Я стал любить монархию, полюбил войска и военных, стал и жалеть и ценить дворянство, стал восхищаться статьями Каткова и Муравьевым-Виленским; я поехал и сам на Восток с величайшей радостью – защищать даже и православие, в котором, к стыду моему, сознаюсь, я тогда ни бельмеса не понимал, а только любил его воображением и сердцем.
Государство, монархию, «воинов» я понял раньше и оценил скорее; церковь, православие, «жрецов» так сказать постиг и полюбил позднее; но все-таки постиг; и они-то, эти благодетели мои, открыли мне простую и великую вещь, – что каждый может уверовать, если будет искренно, смиренно и пламенно жаждать веры и просить у Бога о ниспослании ее. И я молился и уверовал. Уверовал слабо, недостойно, но искренно.
С той поры я думаю, я верю, что благо тому государству, где преобладают эти «жрецы и воины» (епископы, духовные старцы и генералы меча), и горе тому обществу, в котором первенствуют «софист и ритор» (профессор и адвокат)… Первые придают форму жизни; они способствуют ее охранению; они не допускают до расторжения во все стороны общественный материал; вторые по существу своего призвания наклонны способствовать этой гибели, этому плачевному всерасторжению…
С той поры я готов чтить и любить так называемую «науку» только тогда, когда она свободно и охотно служит не сама себе только и не демократии, а религии, как служит самоотверженная и честная служанка царице; как служит, например, и в наше время эта благородно порабощенная вере наука у епископа Никанора в его книге «Позитивная философия» или у Владимира Соловьева в его «Критике отвлеченных начал», как служила она у Хомякова, хотя бы и несколько своевольному, но все-таки в основе глубоко православному чувству. Я уважаю науку тогда, когда она посредством некоторого самоотрицания, посредством частых сомнений в собственной пользе и полезной силе, приготовляет просвещенный ум человека к принятию положительных верований; то есть таких верований, при которых духовные, таинственные (мистические) начала не могут выразиться в одной отвлеченной и скучной какой-то морали, но ищут воплотить себя даже и в вещественных явлениях внешнего богопочитания. Пожалуй, я скажу, если хотите, в том самом «ханжестве», которого почему-то так боится г. Ф. Г-в, недавно негодовавший в «Московских ведомостях» на «обскурантизм» «Гражданина».

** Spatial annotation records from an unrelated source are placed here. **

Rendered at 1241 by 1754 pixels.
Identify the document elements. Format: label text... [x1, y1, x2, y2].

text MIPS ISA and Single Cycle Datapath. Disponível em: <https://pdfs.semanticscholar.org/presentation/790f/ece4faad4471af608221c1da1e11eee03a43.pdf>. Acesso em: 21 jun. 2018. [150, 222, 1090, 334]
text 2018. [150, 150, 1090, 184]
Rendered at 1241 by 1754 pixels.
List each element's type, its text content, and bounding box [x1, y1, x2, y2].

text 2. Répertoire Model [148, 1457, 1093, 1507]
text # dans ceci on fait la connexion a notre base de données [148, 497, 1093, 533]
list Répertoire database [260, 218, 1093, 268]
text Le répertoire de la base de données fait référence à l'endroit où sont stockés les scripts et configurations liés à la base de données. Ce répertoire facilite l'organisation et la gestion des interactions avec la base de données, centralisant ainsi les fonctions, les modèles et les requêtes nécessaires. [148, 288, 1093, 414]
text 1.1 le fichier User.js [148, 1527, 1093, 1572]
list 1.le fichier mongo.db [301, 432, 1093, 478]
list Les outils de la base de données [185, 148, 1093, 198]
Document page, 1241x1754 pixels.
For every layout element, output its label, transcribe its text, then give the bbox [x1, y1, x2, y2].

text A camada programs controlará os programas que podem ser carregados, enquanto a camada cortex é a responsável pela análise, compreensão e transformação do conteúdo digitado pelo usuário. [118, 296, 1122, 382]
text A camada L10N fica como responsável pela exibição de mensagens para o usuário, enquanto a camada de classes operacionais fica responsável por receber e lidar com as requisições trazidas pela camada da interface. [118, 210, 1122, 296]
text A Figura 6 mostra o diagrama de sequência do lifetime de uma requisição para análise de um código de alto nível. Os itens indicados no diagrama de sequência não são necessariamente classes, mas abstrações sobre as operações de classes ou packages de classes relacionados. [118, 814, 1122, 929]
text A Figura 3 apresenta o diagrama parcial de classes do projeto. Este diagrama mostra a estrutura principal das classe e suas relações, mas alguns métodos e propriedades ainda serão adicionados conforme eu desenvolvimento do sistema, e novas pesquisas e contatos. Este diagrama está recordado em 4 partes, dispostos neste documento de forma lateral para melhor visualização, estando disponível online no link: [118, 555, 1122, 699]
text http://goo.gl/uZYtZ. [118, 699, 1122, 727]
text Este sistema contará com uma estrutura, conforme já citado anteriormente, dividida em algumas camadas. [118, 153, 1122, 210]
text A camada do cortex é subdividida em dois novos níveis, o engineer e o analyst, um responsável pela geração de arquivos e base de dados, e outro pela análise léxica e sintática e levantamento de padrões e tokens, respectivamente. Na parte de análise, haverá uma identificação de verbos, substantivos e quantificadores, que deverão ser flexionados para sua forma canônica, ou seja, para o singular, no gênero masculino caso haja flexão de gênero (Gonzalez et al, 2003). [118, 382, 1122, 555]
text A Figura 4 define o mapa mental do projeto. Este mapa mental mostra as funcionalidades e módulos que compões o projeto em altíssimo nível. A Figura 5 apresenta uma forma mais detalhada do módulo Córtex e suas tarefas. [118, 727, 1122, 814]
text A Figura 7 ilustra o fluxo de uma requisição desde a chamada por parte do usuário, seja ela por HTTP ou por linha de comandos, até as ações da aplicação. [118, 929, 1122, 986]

И что такое, в самом деле, это «ханжество»? Всякий, я надеюсь, знает, что «ханжество» и «лицемерие» не одно и то же. «Ханжество», как слово порицательное, значит (в устах людей, употребляющих его) излишняя, до мелочности доведенная преданность всей совокупности внешнего церковного культа, а совсем не притворство. Поклонение иконам и мощам, частое хождение в храмы, молитвы «по правилу», а не по одному порыву, исповедь и причащение; уважение к монашеству, даже и к слабому (какое есть — что делать!) и т. д. Да ведь это-то и есть Православие и больше ничего; один верующий может больше проникнуться любовью к таинственным, духовным началам христианства и чувствовать потребность чаще вступать с ними в общение посредством вещественной, воплощенной, так сказать, святыни; другой – поменьше; третий – изредка; четвертый – не только сам влечется к этому всему, но и проповедует все это другим; положим, хоть так, как делал покойный Аскоченский. Я «Домашней беседы» никогда не читал, но если Аскоченский предпочел христианскую набожность общеевропейской учености, то это делает ему великую честь, и тут нет никакого «обскурантизма» (как это старо и глупо – «обскурантизм»!), а напротив того, просветление русского ума, свергнувшего с себя вериги чужого рационализма… Не знаю наверное, кто это писал под этими буквами: Фита и Глагол.